The image above shows three nearly identical shapes and three very different patterns; while the skeleton and its attached musculature are in the same position, the forces being created by and applied to those structures could hardly be more different. From the physical to the neurological, the experience of these three positions is very different.
Position sits between shape and movement—it considers the forces and vectors being applied to the body's systems but not their speed or synchronicity. They're static rather than dynamic expressions of force; snapshots rather than movies. On its own, it's hard to tell whether the picture in the upper right shows a dead hang or a pull up variation, and for the purposes of position, we're not really concerned with the difference.
Finally, in my mind, position occupies multiple points on our spectrum; as we'll see, specificity can be dialed up or down by making slight adjustments to position, and it's important not to confuse this by imagining some Platonic ideal of what position represents.
(Why) Does It Matter?
Being able to toggle your point of view back and forth between shape and position can help you diagnose why a movement falls apart, create better progressions to help prevent movement faults, and find shortcuts to to get you and your clients moving better in less time.
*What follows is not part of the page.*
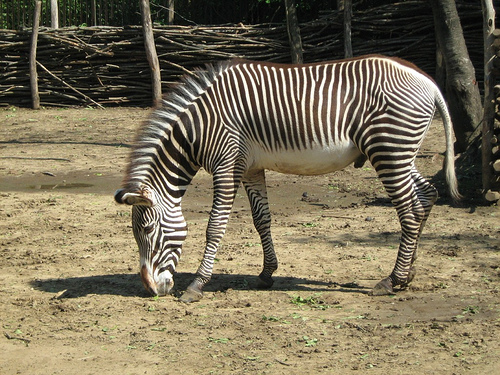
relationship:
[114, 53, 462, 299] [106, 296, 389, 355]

By understanding how shape and position complement one another, we can fine-tune the specificity of a drill, beginning broadly and honing in as appropriate.
The image below shows a classic wall drill for improving acceleration mechanics, and a screenshot of my second stride out of the "blocks". The similarities in shape are fairly obvious, and while the positions are different, the use of the wall (or tree in this case) introduces some similar forces to the drill.
By using shape as a constant and position as a progression, I can design (or evaluate) an exercise progression meant to improve acceleration.
March with Medicine Ball Overhead
A Skip with Medicine Ball Overhead
Static Single Leg Wall Drill
Dynamic Single Leg Wall Drill—Single Switch
Dynamic Single Leg Wall Drill—Dual Switch
Dynamic Single Leg Wall Drill—Rapid Fire Switch
If you're familiar with these drills then it should be fairly apparent that the shapes involved change only slightly, while the forces—and hence the positions—edge closer and closer to the target activity of acceleration. This is progression in a nutshell; not just harder, but moving ever closer to a goal.
Big Picture (Change Header)
Movement is a collection of repetitive, sequential positions, which are themselves an expression of shapes under the influence of load. Understanding position, then, really comes down to how we think about load.
A number of years ago I read a book called Move Your DNA, by Katy Bowman, M.S. In it, she argues for a diverse "diet" of movement, and lays out a fairly compelling scientific case for our need to experience not just more movement but more variety of movement. One line has stayed with me since then:
"The twenty-pound weight is not the load. The load is the experience created by carrying it."
Katy Bowman, M.S., Move Your DNA
Put into the concrete terms of the weight room, we all recognize that where we load an athlete has a tremendous impact on the resulting movement—try keeping your ribcage stacked over your hips during a low bar back squat. It should be a relatively small mental step, then, to separate shape from position, and to consider both when prescribing an exercise. Knowing the shapes and positions an athlete owns and the ones they're still working on, as well as how to manipulate both to change the demands of the movement, gives you a clear, logical way to look at programming, particularly our progression and regression strategies. By leveraging the body's tendency to adopt similar fundamental shapes for a variety of movements we can build programs that echo this repetition, and give both coach and client a physical context for the position.